Rachel Foster, a 32-year-old woman who was diagnosed with gender identity disorder at the age of 21, spent five and a half years on testosterone.
She was prescribed testosterone, with her psychologist saying that if she didn’t take it, she would likely kill herself.
Foster said she was discouraged from seeing an endocrinologist, and that she was “told that all effects, except for hair growth and hair loss, were reversible.”
She noted that her providers never assessed her medical history to see if she was a candidate, and that her therapist had lied about how long she had been seeing Foster.

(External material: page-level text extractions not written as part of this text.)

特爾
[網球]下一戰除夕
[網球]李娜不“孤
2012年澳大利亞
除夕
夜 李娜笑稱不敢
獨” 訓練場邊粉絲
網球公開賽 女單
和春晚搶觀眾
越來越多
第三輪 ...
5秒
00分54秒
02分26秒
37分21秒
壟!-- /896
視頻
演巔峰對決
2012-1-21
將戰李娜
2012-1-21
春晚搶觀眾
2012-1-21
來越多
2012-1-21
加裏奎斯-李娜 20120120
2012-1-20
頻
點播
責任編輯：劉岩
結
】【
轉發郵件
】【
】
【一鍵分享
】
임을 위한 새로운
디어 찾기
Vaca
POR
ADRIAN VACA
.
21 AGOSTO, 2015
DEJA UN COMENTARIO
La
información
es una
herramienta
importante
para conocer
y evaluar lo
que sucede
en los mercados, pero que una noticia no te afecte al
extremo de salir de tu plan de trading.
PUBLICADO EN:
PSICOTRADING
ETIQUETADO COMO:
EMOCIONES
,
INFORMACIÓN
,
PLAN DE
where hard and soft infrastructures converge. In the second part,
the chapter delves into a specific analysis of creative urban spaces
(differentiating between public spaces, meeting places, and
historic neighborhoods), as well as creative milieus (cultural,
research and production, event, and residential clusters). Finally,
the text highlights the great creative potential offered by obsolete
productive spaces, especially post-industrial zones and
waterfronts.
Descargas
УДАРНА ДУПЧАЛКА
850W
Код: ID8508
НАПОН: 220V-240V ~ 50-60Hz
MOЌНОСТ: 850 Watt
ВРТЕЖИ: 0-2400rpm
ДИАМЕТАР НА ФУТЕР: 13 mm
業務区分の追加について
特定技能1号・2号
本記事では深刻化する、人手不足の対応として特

“There are many compounding factors for why I felt wrong in my body. At 17, I was diagnosed with schizophrenia with major depression, now diagnosed as schizoaffective disorder. I also have a history of sexual abuse and trauma,” she said. “I disclosed these things to my psychologist and prescribing physician but I was still told that I need to transition.”
Foster experienced renal failure, and after coming off of testosterone at the age of 27 at a lower dose, experienced three Transient ischemic attacks, or mini strokes.
At the age of 28, she was diagnosed with endometriosis and adenomyosis, and received a hysterectomy. Her vaginal tissue was found to be “excessively thin,” causing tears and infections, and her ovaries no longer functioned, forcing her to now use supplemental estrogen.
“Today, I implore you to consider the risks these medical experiments have and stop this method of treatment,” she said.
Camille Kiefel revealed a similar story of a childhood of mental health issues, saying that at the age of 30 “I was at the end of my rope when I transitioned.”
Kiefel recounted getting “top surgery” not long after requesting it, adding that due to complications, “there were many times I didn’t know if I would make it through the night.”
“Today I am more grounded than I have been in my entire life. But I'm mutilated. Between my carved-up body and the physical complications, I often question if there's anything on the other side. Where my breasts were are hollow. I can never get them back. I can never fit a dress the same way again. I can never breastfeed. Who will love me?” She questioned.
“You know what keeps me going? Stopping this from happening to someone else,” she added.
A person who went by the online persona of “Shapeshifter” recounted to the board the complications associated with having a sex reassignment surgery (SRS).
Shapeshifter said that at the age of 22 he began transitioning, soon after receiving facial feminization and breast augmentation surgeries.
Shortly after receiving SRS, Shapeshifter said that “I was super excited to start a new life,” but this feeling wouldn’t last for long.
“My vagina started constricting,” Shapeshifter revealed, which resulted in vaginal stenosis that left him unable to have penetrative sex.
He received multiple revisions, the last being performed by Dr. Christopher Salgado in 2018, leaving Shapeshifter with a colorectal fistula.
He has since begun detransitioning, and said that we will be “dependent on synthetic hormones” for his life.
Billy Burleigh also recounted complications associated with creating an artificial vagina.
As an adult, Burleigh went in for a penile inversion, where “the doctors and nurses had difficulty stopping the bleeding from my new vagina.”
He said that his vagina was “packed with gauze,” and eventually need to receive a blood and plasma transfusion. He spent three weeks in the hospital recovering, and eventually returned four months later for a labiaplasty.
Ted Halley said he did “everything you could do” for surgeries, including facial feminization and “bottom surgery.”
He likened his feelings after to “buyers remorse.” He said for eight to 10 years he felt “very happy,” but started experiencing depression.
Halley urged the board to ban these procedures on minors, saying, “I was 50 years old when I transitioned. And it took me 60 to figure it out. So if a man at 60 can’t figure it out, how on God’s green earth is a minor to?”
Florida was among the first states to take legislative action against sex changes for minors and the implementation of gender identity indoctrination in schools.